__Exercise brief__:
Copy every line of the entries below verbatim. Keep the original spelling, punctuation, spacing and line breaks.

__Record extracts__:
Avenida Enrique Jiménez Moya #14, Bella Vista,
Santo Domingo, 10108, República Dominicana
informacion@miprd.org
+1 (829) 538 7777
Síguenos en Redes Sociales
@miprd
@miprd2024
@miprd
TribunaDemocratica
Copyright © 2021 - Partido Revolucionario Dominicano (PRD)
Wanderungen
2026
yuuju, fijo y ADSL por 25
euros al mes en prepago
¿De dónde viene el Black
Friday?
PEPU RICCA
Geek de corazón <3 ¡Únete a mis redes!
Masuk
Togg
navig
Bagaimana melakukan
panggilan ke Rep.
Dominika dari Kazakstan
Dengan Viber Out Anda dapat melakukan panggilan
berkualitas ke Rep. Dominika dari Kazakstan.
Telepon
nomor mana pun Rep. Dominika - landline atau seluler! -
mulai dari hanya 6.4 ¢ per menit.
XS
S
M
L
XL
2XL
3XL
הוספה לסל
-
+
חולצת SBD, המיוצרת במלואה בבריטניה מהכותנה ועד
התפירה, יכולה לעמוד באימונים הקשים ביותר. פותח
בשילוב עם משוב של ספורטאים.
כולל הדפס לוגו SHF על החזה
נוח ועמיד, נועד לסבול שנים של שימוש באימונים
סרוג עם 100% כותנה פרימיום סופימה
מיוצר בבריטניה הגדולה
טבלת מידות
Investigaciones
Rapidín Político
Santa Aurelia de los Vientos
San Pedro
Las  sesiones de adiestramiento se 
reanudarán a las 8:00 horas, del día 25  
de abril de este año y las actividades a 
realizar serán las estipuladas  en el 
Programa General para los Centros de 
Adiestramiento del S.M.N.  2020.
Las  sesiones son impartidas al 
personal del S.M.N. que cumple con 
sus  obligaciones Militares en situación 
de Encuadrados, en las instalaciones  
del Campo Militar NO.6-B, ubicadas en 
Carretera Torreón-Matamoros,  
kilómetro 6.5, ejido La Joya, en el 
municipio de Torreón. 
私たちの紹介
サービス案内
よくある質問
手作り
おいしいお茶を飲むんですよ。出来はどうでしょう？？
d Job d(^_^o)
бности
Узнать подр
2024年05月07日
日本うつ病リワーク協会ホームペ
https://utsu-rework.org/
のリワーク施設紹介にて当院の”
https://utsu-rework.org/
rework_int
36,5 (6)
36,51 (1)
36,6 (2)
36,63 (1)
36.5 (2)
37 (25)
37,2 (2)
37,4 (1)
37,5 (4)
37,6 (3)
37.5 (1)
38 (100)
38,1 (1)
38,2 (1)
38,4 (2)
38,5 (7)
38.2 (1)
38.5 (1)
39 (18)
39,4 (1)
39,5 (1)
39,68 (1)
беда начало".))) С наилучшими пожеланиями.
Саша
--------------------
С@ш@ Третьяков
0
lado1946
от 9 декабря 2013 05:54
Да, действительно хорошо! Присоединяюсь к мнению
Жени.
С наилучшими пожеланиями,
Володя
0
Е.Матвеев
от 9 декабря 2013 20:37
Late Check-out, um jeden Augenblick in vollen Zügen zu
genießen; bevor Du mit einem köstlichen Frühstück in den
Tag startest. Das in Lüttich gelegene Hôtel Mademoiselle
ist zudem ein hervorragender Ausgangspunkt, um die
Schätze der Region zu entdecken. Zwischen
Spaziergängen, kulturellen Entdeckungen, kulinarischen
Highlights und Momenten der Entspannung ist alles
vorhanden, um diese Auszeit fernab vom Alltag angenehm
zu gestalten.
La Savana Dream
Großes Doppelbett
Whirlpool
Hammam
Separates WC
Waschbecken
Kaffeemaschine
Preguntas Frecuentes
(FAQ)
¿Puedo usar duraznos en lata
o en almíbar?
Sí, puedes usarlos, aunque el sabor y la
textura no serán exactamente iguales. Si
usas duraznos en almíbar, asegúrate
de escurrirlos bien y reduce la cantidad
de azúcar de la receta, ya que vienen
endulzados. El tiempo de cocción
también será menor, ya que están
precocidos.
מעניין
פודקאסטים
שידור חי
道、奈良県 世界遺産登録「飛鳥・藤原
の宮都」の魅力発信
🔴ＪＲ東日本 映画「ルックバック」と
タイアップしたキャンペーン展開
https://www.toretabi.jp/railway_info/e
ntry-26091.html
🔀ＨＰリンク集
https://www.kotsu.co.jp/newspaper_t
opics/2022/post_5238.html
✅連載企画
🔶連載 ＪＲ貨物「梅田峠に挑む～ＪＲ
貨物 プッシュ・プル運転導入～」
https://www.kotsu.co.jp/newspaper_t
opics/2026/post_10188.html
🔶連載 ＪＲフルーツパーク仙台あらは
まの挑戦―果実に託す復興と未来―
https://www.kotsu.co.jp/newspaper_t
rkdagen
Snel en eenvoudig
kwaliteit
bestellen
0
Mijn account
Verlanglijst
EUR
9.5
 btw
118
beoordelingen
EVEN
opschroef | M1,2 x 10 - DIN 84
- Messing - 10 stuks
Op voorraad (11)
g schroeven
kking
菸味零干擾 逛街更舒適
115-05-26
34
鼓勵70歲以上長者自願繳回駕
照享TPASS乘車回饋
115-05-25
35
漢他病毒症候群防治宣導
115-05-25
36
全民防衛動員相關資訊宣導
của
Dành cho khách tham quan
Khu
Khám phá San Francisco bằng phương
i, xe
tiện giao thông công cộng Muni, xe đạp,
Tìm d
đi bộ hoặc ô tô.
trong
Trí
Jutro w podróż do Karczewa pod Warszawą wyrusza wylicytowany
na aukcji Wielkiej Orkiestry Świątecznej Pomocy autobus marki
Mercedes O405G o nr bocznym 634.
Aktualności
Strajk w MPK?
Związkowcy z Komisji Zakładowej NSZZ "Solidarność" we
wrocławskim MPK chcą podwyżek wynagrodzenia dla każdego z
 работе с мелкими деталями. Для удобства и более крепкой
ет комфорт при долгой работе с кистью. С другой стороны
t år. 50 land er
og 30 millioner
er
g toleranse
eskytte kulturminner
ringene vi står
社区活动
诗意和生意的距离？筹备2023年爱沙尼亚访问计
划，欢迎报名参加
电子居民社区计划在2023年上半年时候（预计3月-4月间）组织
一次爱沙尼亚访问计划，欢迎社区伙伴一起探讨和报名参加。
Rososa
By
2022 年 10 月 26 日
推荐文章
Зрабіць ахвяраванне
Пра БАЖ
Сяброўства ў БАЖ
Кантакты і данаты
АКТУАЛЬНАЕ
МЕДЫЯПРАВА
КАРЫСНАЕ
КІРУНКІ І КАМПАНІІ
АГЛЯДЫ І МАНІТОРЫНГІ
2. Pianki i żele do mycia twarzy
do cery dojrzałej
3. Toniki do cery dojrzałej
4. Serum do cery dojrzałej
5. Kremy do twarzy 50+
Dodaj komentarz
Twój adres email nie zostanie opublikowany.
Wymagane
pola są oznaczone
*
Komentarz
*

__Response to the exercise__:
Avenida Enrique Jiménez Moya #14, Bella Vista,
Santo Domingo, 10108, República Dominicana
informacion@miprd.org
+1 (829) 538 7777
Síguenos en Redes Sociales
@miprd
@miprd2024
@miprd
TribunaDemocratica
Copyright © 2021 - Partido Revolucionario Dominicano (PRD)
Wanderungen
2026
yuuju, fijo y ADSL por 25
euros al mes en prepago
¿De dónde viene el Black
Friday?
PEPU RICCA
Geek de corazón <3 ¡Únete a mis redes!
Masuk
Togg
navig
Bagaimana melakukan
panggilan ke Rep.
Dominika dari Kazakstan
Dengan Viber Out Anda dapat melakukan panggilan
berkualitas ke Rep. Dominika dari Kazakstan.
Telepon
nomor mana pun Rep. Dominika - landline atau seluler! -
mulai dari hanya 6.4 ¢ per menit.
XS
S
M
L
XL
2XL
3XL
הוספה לסל
-
+
חולצת SBD, המיוצרת במלואה בבריטניה מהכותנה ועד
התפירה, יכולה לעמוד באימונים הקשים ביותר. פותח
בשילוב עם משוב של ספורטאים.
כולל הדפס לוגו SHF על החזה
נוח ועמיד, נועד לסבול שנים של שימוש באימונים
סרוג עם 100% כותנה פרימיום סופימה
מיוצר בבריטניה הגדולה
טבלת מידות
Investigaciones
Rapidín Político
Santa Aurelia de los Vientos
San Pedro
Las  sesiones de adiestramiento se 
reanudarán a las 8:00 horas, del día 25  
de abril de este año y las actividades a 
realizar serán las estipuladas  en el 
Programa General para los Centros de 
Adiestramiento del S.M.N.  2020.
Las  sesiones son impartidas al 
personal del S.M.N. que cumple con 
sus  obligaciones Militares en situación 
de Encuadrados, en las instalaciones  
del Campo Militar NO.6-B, ubicadas en 
Carretera Torreón-Matamoros,  
kilómetro 6.5, ejido La Joya, en el 
municipio de Torreón. 
私たちの紹介
サービス案内
よくある質問
手作り
おいしいお茶を飲むんですよ。出来はどうでしょう？？
d Job d(^_^o)
бности
Узнать подр
2024年05月07日
日本うつ病リワーク協会ホームペ
https://utsu-rework.org/
のリワーク施設紹介にて当院の”
https://utsu-rework.org/
rework_int
36,5 (6)
36,51 (1)
36,6 (2)
36,63 (1)
36.5 (2)
37 (25)
37,2 (2)
37,4 (1)
37,5 (4)
37,6 (3)
37.5 (1)
38 (100)
38,1 (1)
38,2 (1)
38,4 (2)
38,5 (7)
38.2 (1)
38.5 (1)
39 (18)
39,4 (1)
39,5 (1)
39,68 (1)
беда начало".))) С наилучшими пожеланиями.
Саша
--------------------
С@ш@ Третьяков
0
lado1946
от 9 декабря 2013 05:54
Да, действительно хорошо! Присоединяюсь к мнению
Жени.
С наилучшими пожеланиями,
Володя
0
Е.Матвеев
от 9 декабря 2013 20:37
Late Check-out, um jeden Augenblick in vollen Zügen zu
genießen; bevor Du mit einem köstlichen Frühstück in den
Tag startest. Das in Lüttich gelegene Hôtel Mademoiselle
ist zudem ein hervorragender Ausgangspunkt, um die
Schätze der Region zu entdecken. Zwischen
Spaziergängen, kulturellen Entdeckungen, kulinarischen
Highlights und Momenten der Entspannung ist alles
vorhanden, um diese Auszeit fernab vom Alltag angenehm
zu gestalten.
La Savana Dream
Großes Doppelbett
Whirlpool
Hammam
Separates WC
Waschbecken
Kaffeemaschine
Preguntas Frecuentes
(FAQ)
¿Puedo usar duraznos en lata
o en almíbar?
Sí, puedes usarlos, aunque el sabor y la
textura no serán exactamente iguales. Si
usas duraznos en almíbar, asegúrate
de escurrirlos bien y reduce la cantidad
de azúcar de la receta, ya que vienen
endulzados. El tiempo de cocción
también será menor, ya que están
precocidos.
מעניין
פודקאסטים
שידור חי
道、奈良県 世界遺産登録「飛鳥・藤原
の宮都」の魅力発信
🔴ＪＲ東日本 映画「ルックバック」と
タイアップしたキャンペーン展開
https://www.toretabi.jp/railway_info/e
ntry-26091.html
🔀ＨＰリンク集
https://www.kotsu.co.jp/newspaper_t
opics/2022/post_5238.html
✅連載企画
🔶連載 ＪＲ貨物「梅田峠に挑む～ＪＲ
貨物 プッシュ・プル運転導入～」
https://www.kotsu.co.jp/newspaper_t
opics/2026/post_10188.html
🔶連載 ＪＲフルーツパーク仙台あらは
まの挑戦―果実に託す復興と未来―
https://www.kotsu.co.jp/newspaper_t
rkdagen
Snel en eenvoudig
kwaliteit
bestellen
0
Mijn account
Verlanglijst
EUR
9.5
 btw
118
beoordelingen
EVEN
opschroef | M1,2 x 10 - DIN 84
- Messing - 10 stuks
Op voorraad (11)
g schroeven
kking
菸味零干擾 逛街更舒適
115-05-26
34
鼓勵70歲以上長者自願繳回駕
照享TPASS乘車回饋
115-05-25
35
漢他病毒症候群防治宣導
115-05-25
36
全民防衛動員相關資訊宣導
của
Dành cho khách tham quan
Khu
Khám phá San Francisco bằng phương
i, xe
tiện giao thông công cộng Muni, xe đạp,
Tìm d
đi bộ hoặc ô tô.
trong
Trí
Jutro w podróż do Karczewa pod Warszawą wyrusza wylicytowany
na aukcji Wielkiej Orkiestry Świątecznej Pomocy autobus marki
Mercedes O405G o nr bocznym 634.
Aktualności
Strajk w MPK?
Związkowcy z Komisji Zakładowej NSZZ "Solidarność" we
wrocławskim MPK chcą podwyżek wynagrodzenia dla każdego z
 работе с мелкими деталями. Для удобства и более крепкой
ет комфорт при долгой работе с кистью. С другой стороны
t år. 50 land er
og 30 millioner
er
g toleranse
eskytte kulturminner
ringene vi står
社区活动
诗意和生意的距离？筹备2023年爱沙尼亚访问计
划，欢迎报名参加
电子居民社区计划在2023年上半年时候（预计3月-4月间）组织
一次爱沙尼亚访问计划，欢迎社区伙伴一起探讨和报名参加。
Rososa
By
2022 年 10 月 26 日
推荐文章
Зрабіць ахвяраванне
Пра БАЖ
Сяброўства ў БАЖ
Кантакты і данаты
АКТУАЛЬНАЕ
МЕДЫЯПРАВА
КАРЫСНАЕ
КІРУНКІ І КАМПАНІІ
АГЛЯДЫ І МАНІТОРЫНГІ
2. Pianki i żele do mycia twarzy
do cery dojrzałej
3. Toniki do cery dojrzałej
4. Serum do cery dojrzałej
5. Kremy do twarzy 50+
Dodaj komentarz
Twój adres email nie zostanie opublikowany.
Wymagane
pola są oznaczone
*
Komentarz
*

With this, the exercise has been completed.